Ride #2: Big Mountain Ski Area,
With visibility so good, I just had to swing by Big Mountain
on my way back to Kalispell. Was glad I
did. Could see everything I was missing
on my previous two visits. Could see all
the big peaks in Glacier NP, the Flathead
Valley, and the Swan Range
with Beta/Doris forest fire plum. Still
a little smoke around, but could see at least 20 miles, 10x better than most
prior days of my trip. Had just enough
in my legs to do the 7.6 mile, 2500 foot climb to the summit one last time for
the trip. Even with 5200 feet of
climbing in my legs, still managed to climb it in one hour flat in middle
ring. Hung around for a while up top
this time. Bought Cathy a T-shirt,
soaked in the views.
The Flathead Valley
Whitefish is at
base of mountain in foreground, Kalispell is at base of mountains off in
distance down Rt. 93 heading straight away.

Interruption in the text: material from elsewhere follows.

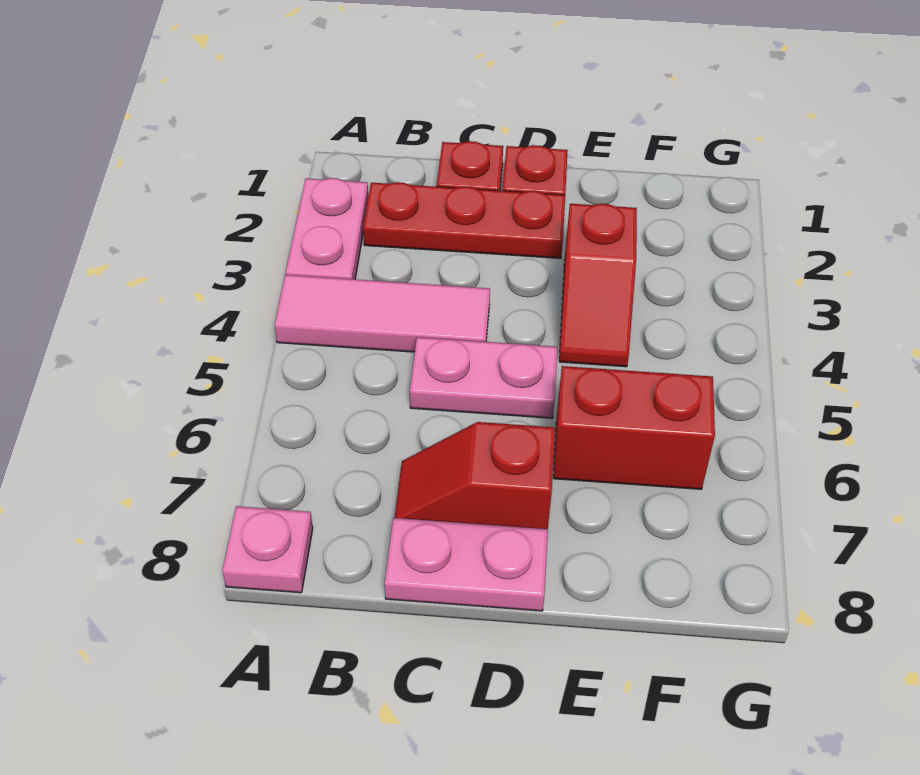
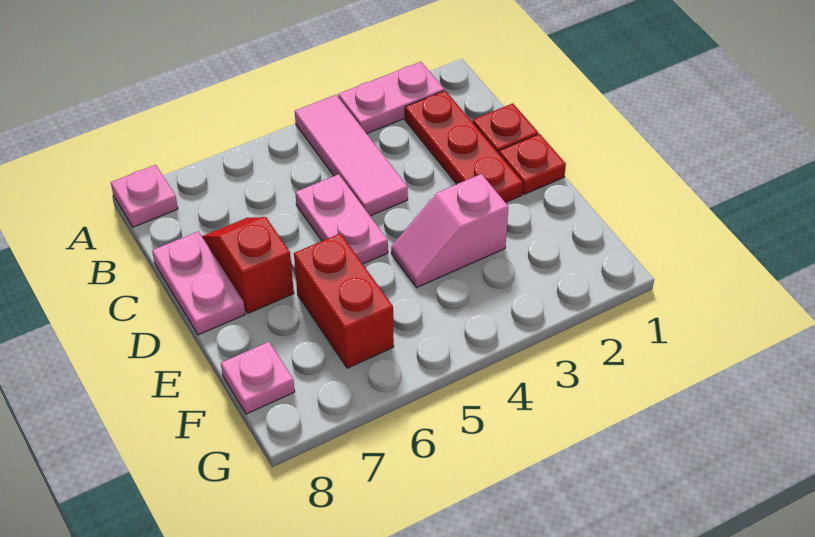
red 1x2 slope [559,204,637,367] -> pink 1x2 slope [391,174,508,288]
none -> pink 1x1 plate [221,342,295,414]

Much of the valley was and still is ranch land.
The Swan Range
The plume of smoke
going up is from the Beta/Doris forest fire complex. My planned capstone ride for the trip was to
ride up Strawberry Mountain on the right side of image, ride the length of the
ridgeline shown in photo (about 20 miles), then come down Columbia Mountain
where the smoke is going up. Would have
been about a 45 mile ride, including road back to car. Unfortunately, a dry lightning storm moved up
the length of the range, starting over a dozen new fires on Tuesday evening. By Wednesday morning, the forest service had
closed the whole area to all use. Not a
big deal. Mt. Marston
to the north presented a similar challenge with similar views. At
last check, the fires on the back side of this range have consumed over
10,000 acres and threaten a hydroelectric dam.
Lone Pine State
My final ride of trip.
Smoke was back after a near perfect day on Monday. Went back to Lone Pine for a short, time-wise
safe ride before having to box up bike and head to airport. Hit some different bits of singletrack this
time. Small park, but just fine for
short ride right from town.
Despite heading out while still sick and riding
opportunities being limited by fire closures, the trip was as good as any of
the others I’ve been on such as Moab, Tucson, SoCal, and the Badlands. There’s a chance I might get out there again
(company business, of course), so what couldn’t be ridden this time will get
ridden next time. This happened in
SoCal. When I went out in November, the
entire Angeles National Forest was closed due to
extreme fire risk. When I went out again
in February on different company business, enough rain had fallen to allow
lifting of the closures. If I make it
out to Montana again in the summer, I hope to
hit trails in the Robert Fire closure area, the Swan Range,
and ride Going to the Sun Road, which is also closed to bicycles right now due
to close proximity of fires. I could
always XC and DH ski in the winter. So I
can now color in three more states on my US map of states where I’ve
mountain biked. This brings the total to
27 states, past the half-way mark of riding all 50 states.